== WHAT YOU HAVE TO DO ==
Give again, word for word, every line in the entries below from the line with "até mesmo com" up to and including the line with "pessoas, pergunte aos", and no other line.

(Extracted page text data)

=== Begin Enclosure ===

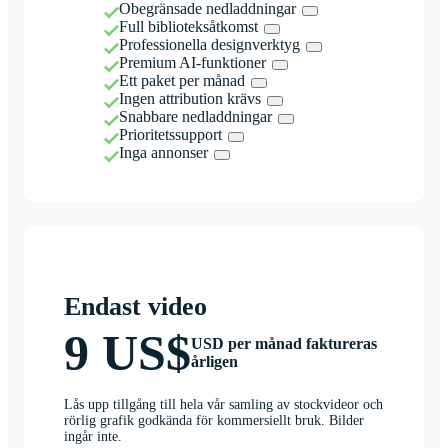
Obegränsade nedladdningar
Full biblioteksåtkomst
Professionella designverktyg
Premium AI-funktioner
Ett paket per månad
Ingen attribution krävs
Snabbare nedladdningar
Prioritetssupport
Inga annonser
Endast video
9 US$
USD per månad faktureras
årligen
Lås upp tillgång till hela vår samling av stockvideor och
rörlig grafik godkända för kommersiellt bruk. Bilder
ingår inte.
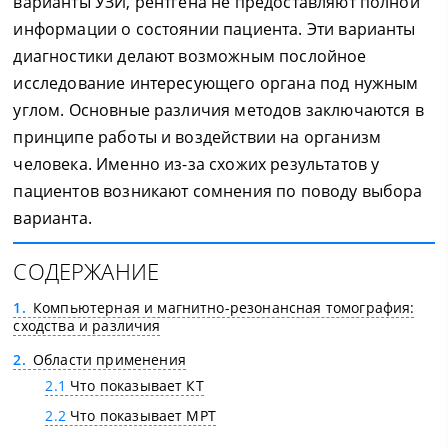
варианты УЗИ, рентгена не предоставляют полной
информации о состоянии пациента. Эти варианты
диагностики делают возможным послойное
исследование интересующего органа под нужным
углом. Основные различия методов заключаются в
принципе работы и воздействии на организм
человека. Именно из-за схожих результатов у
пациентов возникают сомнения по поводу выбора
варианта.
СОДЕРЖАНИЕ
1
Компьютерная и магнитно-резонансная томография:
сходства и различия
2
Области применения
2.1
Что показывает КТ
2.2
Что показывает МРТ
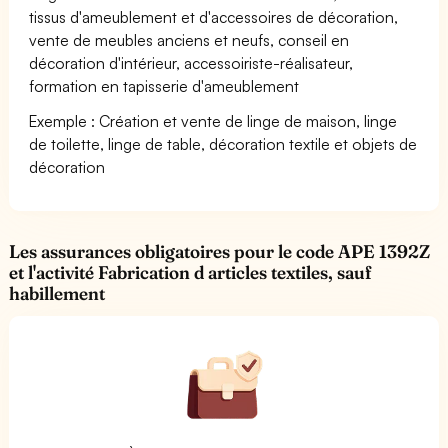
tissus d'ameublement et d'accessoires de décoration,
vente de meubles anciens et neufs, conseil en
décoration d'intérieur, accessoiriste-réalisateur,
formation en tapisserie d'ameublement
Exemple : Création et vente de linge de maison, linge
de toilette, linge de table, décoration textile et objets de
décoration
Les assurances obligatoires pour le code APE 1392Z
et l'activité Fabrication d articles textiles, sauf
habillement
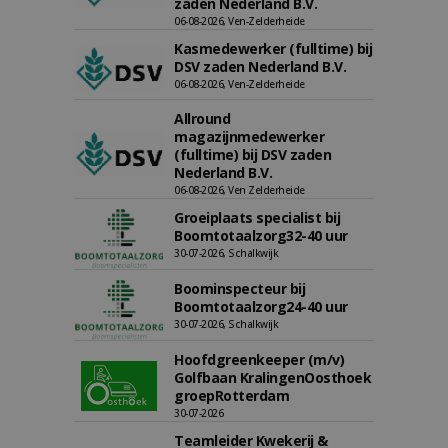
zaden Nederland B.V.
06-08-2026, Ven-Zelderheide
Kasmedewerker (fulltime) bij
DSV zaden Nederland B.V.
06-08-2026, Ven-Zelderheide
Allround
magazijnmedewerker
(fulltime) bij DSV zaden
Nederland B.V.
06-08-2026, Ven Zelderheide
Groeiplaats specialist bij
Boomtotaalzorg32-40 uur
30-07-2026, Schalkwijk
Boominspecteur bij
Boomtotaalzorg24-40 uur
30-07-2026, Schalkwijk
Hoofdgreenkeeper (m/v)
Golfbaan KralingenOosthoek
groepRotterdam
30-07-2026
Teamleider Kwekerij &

=== End Enclosure ===
=== Begin Enclosure ===

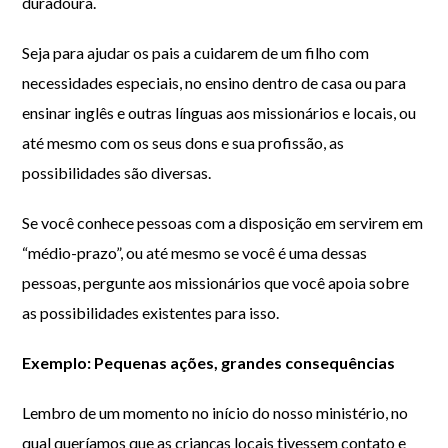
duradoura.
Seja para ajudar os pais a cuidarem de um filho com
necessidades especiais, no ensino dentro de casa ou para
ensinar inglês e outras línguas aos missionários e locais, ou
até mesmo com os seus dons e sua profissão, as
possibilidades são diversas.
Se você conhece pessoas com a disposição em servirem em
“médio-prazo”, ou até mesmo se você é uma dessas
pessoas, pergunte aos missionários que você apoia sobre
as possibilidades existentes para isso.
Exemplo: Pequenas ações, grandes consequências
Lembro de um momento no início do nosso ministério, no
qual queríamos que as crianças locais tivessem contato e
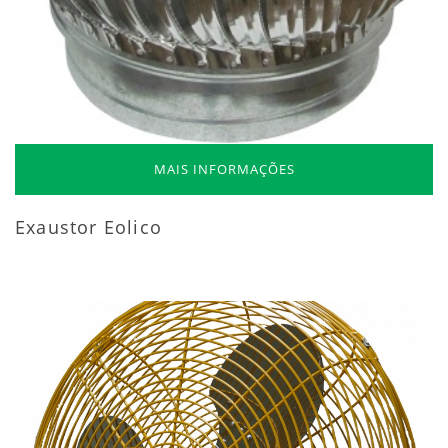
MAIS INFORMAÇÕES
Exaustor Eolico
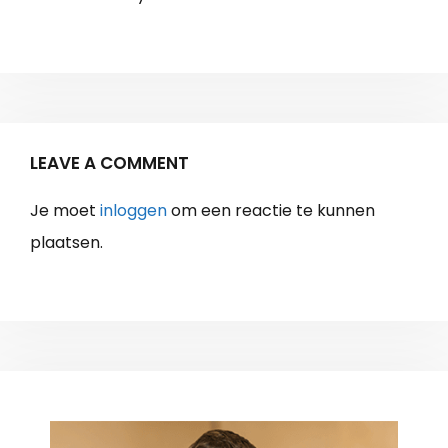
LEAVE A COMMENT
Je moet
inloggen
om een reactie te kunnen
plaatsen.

=== End Enclosure ===
=== Begin Enclosure ===

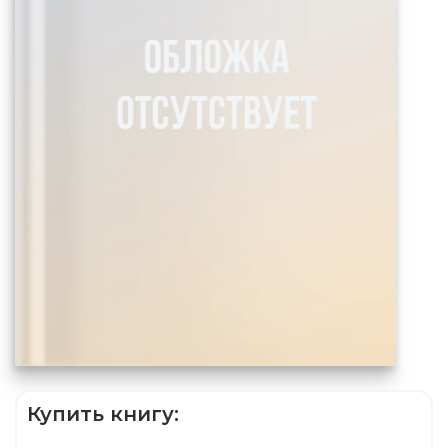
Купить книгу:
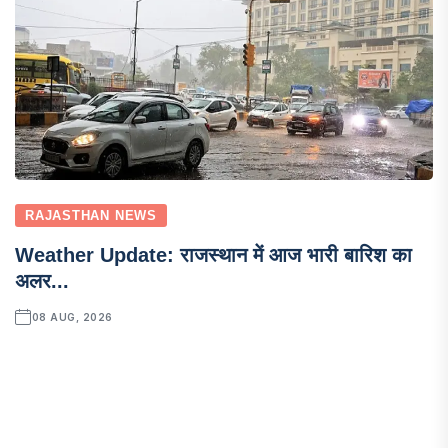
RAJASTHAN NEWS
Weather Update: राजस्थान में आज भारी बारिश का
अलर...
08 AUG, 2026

=== End Enclosure ===

== TASK ANSWER ==
até mesmo com os seus dons e sua profissão, as
possibilidades são diversas.
Se você conhece pessoas com a disposição em servirem em
“médio-prazo”, ou até mesmo se você é uma dessas
pessoas, pergunte aos missionários que você apoia sobre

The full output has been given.